Restrukt representatives insist that Martsinkevich is no longer personally involved in politics, though the organization allies itself with Russia’s National-Socialist Party — a neo-Nazi group that garnered international notoriety in 2007, when it decapitated an ethnic minority on video. Prior to his arrest, Martsinkevich led Format18, a neo-Nazi collective that spread anti-immigrant vitriol and violent videos across the web.
Anzhey Kmitits, one of Martsinkevich’s “comrades” at Restrukt, says the organization has grown rapidly in recent months. He claims to have established 10 regional offices across Russia, estimating that there are more than 500 activists currently engaged in its ongoing “social projects” — including Occupy Pedofilyay.
“Pedophilia, in our understanding, is an important indicator of the state of society — its flaws and weaknesses,” Kmitits said in a translated VK message to The Verge. “We strive to help the public become better and stronger, to assume some of the functions of the state, which itself is neither willing nor able to deal with such problems.”
There are hundreds of active VK groups devoted to Occupy Pedofilyay or Gerontifilyay. The largest has more than 75,000 followers, and 20 other groups have more than 1,000. Their common symbol is a bent thumbs-up sign, modeled after the Facebook “like” icon, though Kmitis says it has no special significance.
Martsinkevich’s well-manicured persona has inspired a legion of young cult followers to follow in his footsteps. Occupy Gerontifilyay was started in 2012 by Philip Dyonits, a 16-year-old Slasher protege who used to lure alleged pedophiles with fake dating profiles before breaking off to launch his own group.

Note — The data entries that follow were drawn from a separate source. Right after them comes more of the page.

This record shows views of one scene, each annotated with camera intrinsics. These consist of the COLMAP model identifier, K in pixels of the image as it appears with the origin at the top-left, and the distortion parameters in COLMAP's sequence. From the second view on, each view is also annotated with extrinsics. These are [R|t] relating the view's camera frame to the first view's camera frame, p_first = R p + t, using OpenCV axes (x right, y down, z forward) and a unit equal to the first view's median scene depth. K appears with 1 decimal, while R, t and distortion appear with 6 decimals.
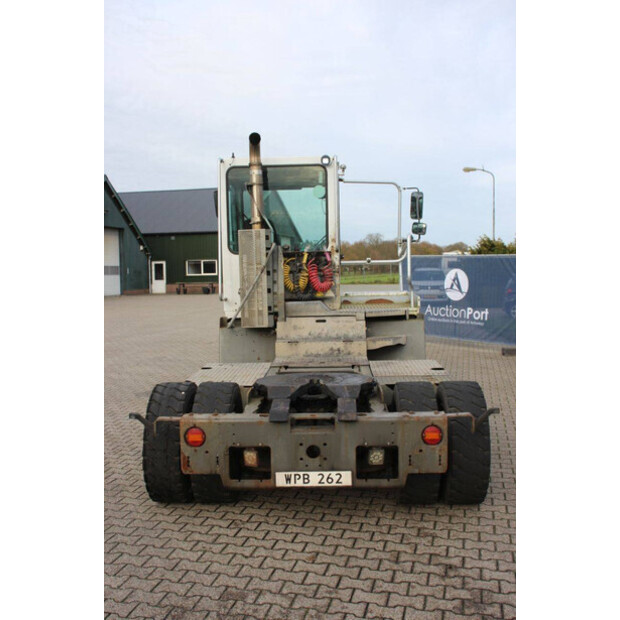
lens RADIAL K [[688.1, 0, 302.4], [0, 688.1, 322.6], [0, 0, 1]] dist [-0.000346, 0.000000]
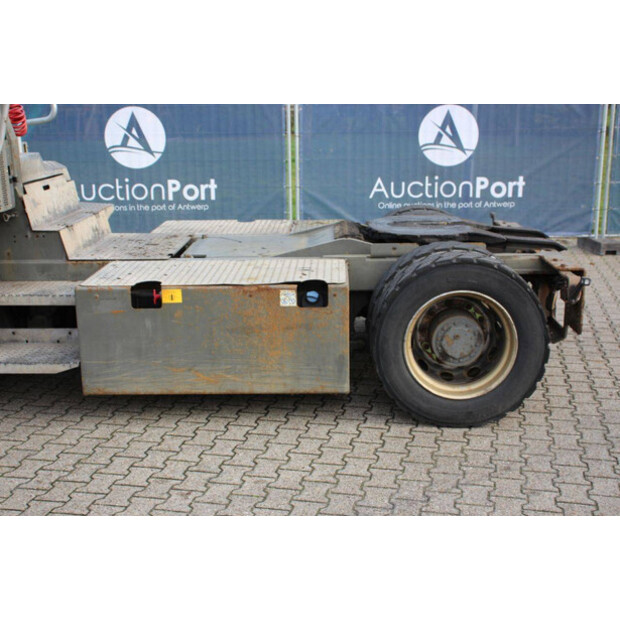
lens RADIAL K [[854.3, 0, 315.6], [0, 854.3, 311.8], [0, 0, 1]] dist [0.070801, 0.000000]
pose [[-0.019508, -0.220766, 0.975132, -1.059851], [0.099058, 0.970092, 0.221607, -0.058315], [-0.994890, 0.100918, 0.002944, 1.199857]]
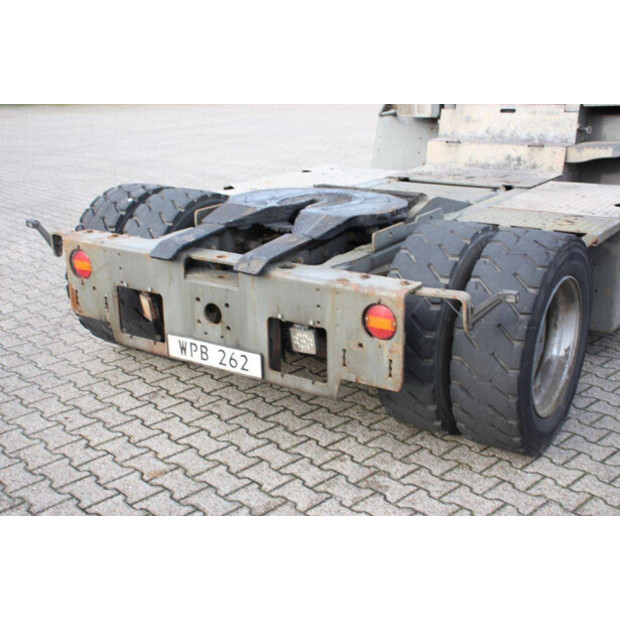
lens RADIAL K [[814.2, 0, 309.7], [0, 814.2, 306.8], [0, 0, 1]] dist [0.057004, 0.000000]
pose [[0.852378, 0.165718, -0.495974, 0.413779], [-0.047971, 0.969238, 0.241406, -0.001087], [0.520722, -0.181977, 0.834106, 0.390551]]
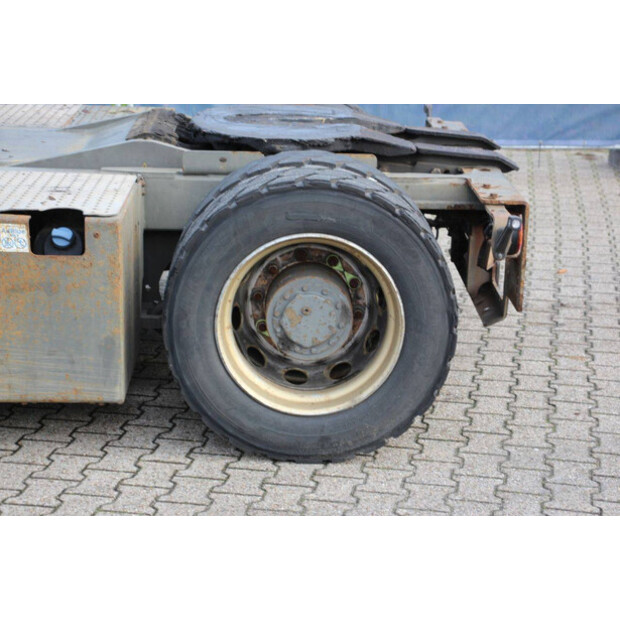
lens RADIAL K [[1458.1, 0, 320.7], [0, 1458.1, 309.2], [0, 0, 1]] dist [0.375699, 0.000000]
pose [[-0.067461, -0.248949, 0.966164, -1.077679], [0.063130, 0.965365, 0.253151, -0.051718], [-0.995723, 0.078071, -0.049408, 1.095626]]
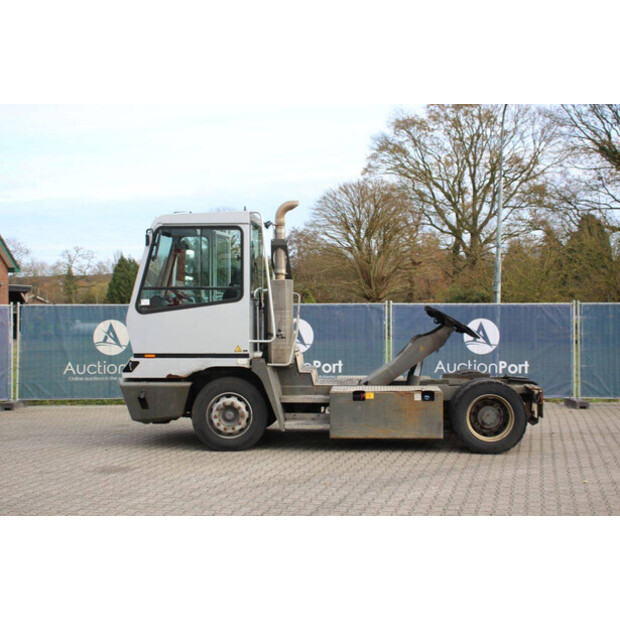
lens RADIAL K [[854.3, 0, 312.8], [0, 854.3, 311.4], [0, 0, 1]] dist [0.070801, 0.000000]
pose [[0.022778, 0.016984, 0.999596, -2.329995], [0.090699, 0.995697, -0.018985, -0.076081], [-0.995618, 0.091095, 0.021140, 1.422220]]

Occupy Peodfilyay’s regional affiliate groups are guided by Martsinkevich’s basic ideology — he regularly publishes stylized videos and holds regional seminars — though they operate in different ways. Some clearly resort to physical violence during sting operations (or “safaris,” as they’re called) while others take a more hands-off approach. Dmitry Mikolenko, founder of the Occupy Pedofilyay movement in Kiev, Ukraine, says he doesn’t think violence is “meaningful,” adding that moral abuse is more effective than physical aggression. He acknowledges, however, that his group frequently douses its “live bait” with urine.

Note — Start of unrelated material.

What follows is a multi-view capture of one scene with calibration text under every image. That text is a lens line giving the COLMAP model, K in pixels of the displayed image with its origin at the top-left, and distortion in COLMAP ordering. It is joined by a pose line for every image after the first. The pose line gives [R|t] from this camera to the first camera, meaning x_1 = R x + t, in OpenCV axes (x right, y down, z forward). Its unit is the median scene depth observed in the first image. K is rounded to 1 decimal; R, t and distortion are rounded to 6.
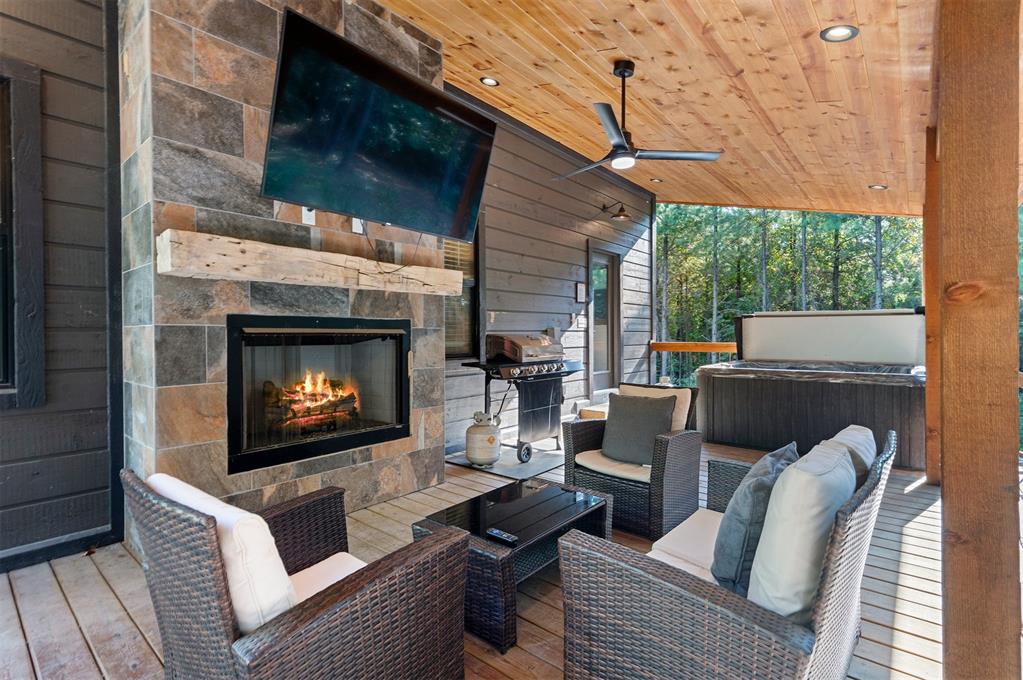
lens RADIAL K [[467.8, 0, 513.3], [0, 467.8, 334.7], [0, 0, 1]] dist [0.016193, -0.006994]
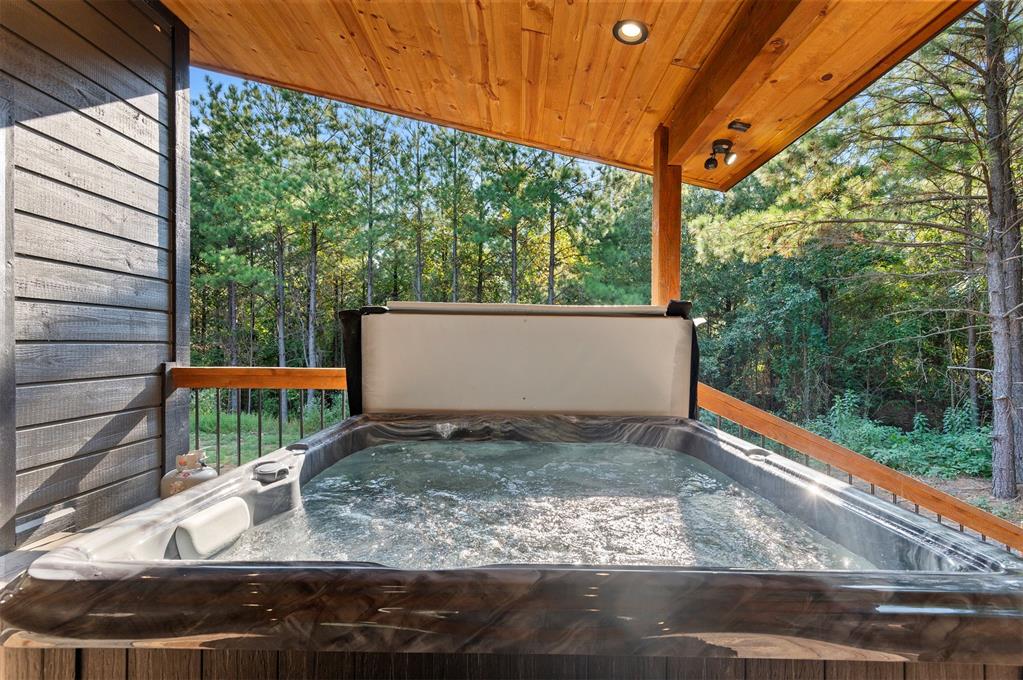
lens RADIAL K [[467.8, 0, 518.4], [0, 467.8, 363.3], [0, 0, 1]] dist [0.016193, -0.006994]
pose [[0.766858, -0.017435, 0.641580, 0.262324], [-0.008688, 0.999257, 0.037539, -0.006147], [-0.641758, -0.034362, 0.766137, 0.473061]]
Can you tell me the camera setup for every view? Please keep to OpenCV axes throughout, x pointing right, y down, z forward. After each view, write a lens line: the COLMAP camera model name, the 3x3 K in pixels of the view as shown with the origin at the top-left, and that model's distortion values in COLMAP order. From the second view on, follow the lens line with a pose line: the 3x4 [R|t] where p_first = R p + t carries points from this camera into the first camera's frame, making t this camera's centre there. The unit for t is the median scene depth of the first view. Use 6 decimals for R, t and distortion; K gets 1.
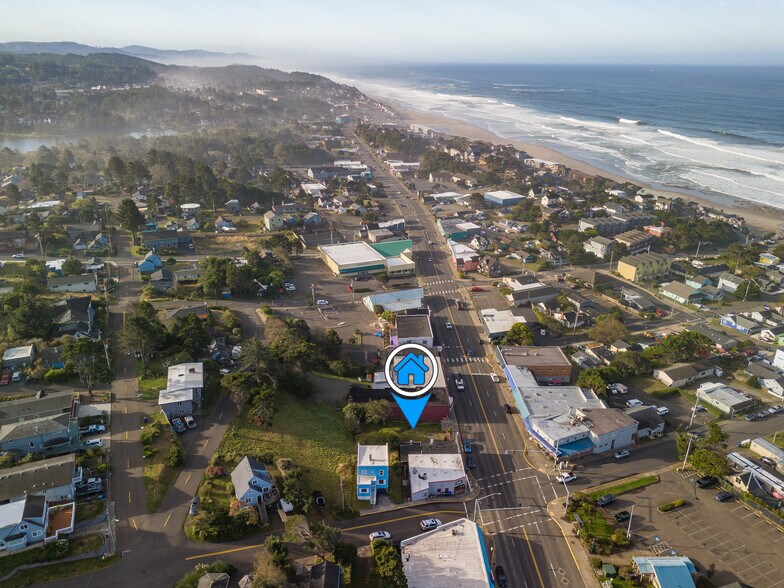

The groups also differ in their respective philosophies on law enforcement. Mikolenko says he has no intention of cooperating with local police, alleging that authorities in Kiev are intent on “protecting pedophiles.” But Kmitits and others say they’re on good terms with the police, with some claiming that they closely coordinate their operations.
“They know us,” says Alexander Mikheev, leader of the Occupy Pedofilyay movement in the Russian city of Irkutsk. “We work closely with them, and if we have solid evidence, we call the police and give [the suspect] over.”
The extent to which Martsinkevich dictates Occupy Pedofilyay’s agenda remains unclear. Kmitits says his colleague is in charge of the movement’s Moscow headquarters, and that the various satellite branches are “semi-autonomous.” It is clear, though, that his persona and notoriety have garnered a broader cult following. Both Mikheev and Mikolenko say they’ve never met Martsinkevich in person, and started their respective branches after learning of the movement online.